Benchmarking LLMs and LLM-based Agents in Practical Vulnerability Detection for Code Repositories
- URL: http://arxiv.org/abs/2503.03586v2
- Date: Tue, 18 Mar 2025 05:30:00 GMT
- Title: Benchmarking LLMs and LLM-based Agents in Practical Vulnerability Detection for Code Repositories
- Authors: Alperen Yildiz, Sin G. Teo, Yiling Lou, Yebo Feng, Chong Wang, Dinil M. Divakaran,
- Abstract summary: We introduce JitVul, a vulnerability detection benchmark linking each function to its vulnerability-introducing and fixing commits.<n>We show that ReAct Agents, leveraging thought-action-observation and interprocedural context, perform better than LLMs in distinguishing vulnerable from benign code.

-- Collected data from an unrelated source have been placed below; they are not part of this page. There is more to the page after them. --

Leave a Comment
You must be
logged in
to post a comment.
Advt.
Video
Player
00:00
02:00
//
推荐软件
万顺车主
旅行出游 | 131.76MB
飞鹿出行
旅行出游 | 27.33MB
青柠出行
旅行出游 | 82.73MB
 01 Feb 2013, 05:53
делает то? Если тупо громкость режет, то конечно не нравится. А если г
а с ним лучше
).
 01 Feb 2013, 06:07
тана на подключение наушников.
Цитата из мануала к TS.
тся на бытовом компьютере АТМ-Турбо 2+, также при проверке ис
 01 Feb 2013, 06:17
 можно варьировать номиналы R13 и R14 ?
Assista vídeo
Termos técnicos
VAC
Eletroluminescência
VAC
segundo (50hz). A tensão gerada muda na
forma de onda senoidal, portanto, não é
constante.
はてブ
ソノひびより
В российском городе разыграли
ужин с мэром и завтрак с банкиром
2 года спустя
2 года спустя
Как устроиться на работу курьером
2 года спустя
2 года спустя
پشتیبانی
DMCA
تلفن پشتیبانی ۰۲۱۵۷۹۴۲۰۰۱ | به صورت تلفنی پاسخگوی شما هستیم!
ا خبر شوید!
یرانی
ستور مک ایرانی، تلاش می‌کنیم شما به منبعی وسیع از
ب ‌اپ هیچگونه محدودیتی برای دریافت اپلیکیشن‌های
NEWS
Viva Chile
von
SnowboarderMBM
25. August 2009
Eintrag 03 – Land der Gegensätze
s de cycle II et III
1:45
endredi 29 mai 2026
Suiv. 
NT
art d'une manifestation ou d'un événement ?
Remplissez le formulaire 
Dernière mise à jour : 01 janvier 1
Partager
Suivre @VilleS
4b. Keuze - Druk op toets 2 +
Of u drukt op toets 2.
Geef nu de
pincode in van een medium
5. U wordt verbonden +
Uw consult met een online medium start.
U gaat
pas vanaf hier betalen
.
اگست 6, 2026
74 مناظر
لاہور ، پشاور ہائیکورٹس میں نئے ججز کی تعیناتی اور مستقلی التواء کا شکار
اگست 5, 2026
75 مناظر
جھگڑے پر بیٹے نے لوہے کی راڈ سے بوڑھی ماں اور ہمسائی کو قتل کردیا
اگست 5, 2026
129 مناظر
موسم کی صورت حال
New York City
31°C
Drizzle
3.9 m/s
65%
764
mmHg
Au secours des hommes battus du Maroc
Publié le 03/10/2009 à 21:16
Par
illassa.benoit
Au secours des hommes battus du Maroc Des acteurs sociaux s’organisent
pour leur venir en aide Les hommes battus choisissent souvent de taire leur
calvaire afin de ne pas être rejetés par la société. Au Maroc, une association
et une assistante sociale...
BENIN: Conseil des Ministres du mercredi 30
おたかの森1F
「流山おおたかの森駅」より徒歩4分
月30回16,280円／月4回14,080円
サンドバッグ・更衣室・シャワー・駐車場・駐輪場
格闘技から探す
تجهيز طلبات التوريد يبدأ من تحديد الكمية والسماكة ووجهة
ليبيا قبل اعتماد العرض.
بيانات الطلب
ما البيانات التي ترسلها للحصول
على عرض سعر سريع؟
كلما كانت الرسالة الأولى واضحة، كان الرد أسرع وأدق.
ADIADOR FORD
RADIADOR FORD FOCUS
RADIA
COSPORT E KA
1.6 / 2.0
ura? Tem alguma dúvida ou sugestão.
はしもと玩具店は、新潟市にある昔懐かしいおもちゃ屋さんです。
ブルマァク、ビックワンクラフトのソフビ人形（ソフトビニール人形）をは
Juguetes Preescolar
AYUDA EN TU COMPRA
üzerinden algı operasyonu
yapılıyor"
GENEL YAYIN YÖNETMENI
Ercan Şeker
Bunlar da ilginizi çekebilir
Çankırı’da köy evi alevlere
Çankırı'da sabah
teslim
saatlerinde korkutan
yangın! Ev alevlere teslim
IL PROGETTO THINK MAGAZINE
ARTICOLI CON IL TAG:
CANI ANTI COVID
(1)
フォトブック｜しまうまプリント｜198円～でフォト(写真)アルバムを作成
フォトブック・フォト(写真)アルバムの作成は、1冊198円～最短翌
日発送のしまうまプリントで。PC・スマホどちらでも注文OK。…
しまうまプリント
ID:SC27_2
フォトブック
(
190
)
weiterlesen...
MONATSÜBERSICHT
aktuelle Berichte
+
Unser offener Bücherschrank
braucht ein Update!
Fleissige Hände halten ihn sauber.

- Score: 8.583591493627276
- License: http://creativecommons.org/licenses/by/4.0/
- Abstract: Large Language Models (LLMs) have shown promise in software vulnerability detection, particularly on function-level benchmarks like Devign and BigVul. However, real-world detection requires interprocedural analysis, as vulnerabilities often emerge through multi-hop function calls rather than isolated functions. While repository-level benchmarks like ReposVul and VulEval introduce interprocedural context, they remain computationally expensive, lack pairwise evaluation of vulnerability fixes, and explore limited context retrieval, limiting their practicality. We introduce JitVul, a JIT vulnerability detection benchmark linking each function to its vulnerability-introducing and fixing commits. Built from 879 CVEs spanning 91 vulnerability types, JitVul enables comprehensive evaluation of detection capabilities. Our results show that ReAct Agents, leveraging thought-action-observation and interprocedural context, perform better than LLMs in distinguishing vulnerable from benign code. While prompting strategies like Chain-of-Thought help LLMs, ReAct Agents require further refinement. Both methods show inconsistencies, either misidentifying vulnerabilities or over-analyzing security guards, indicating significant room for improvement.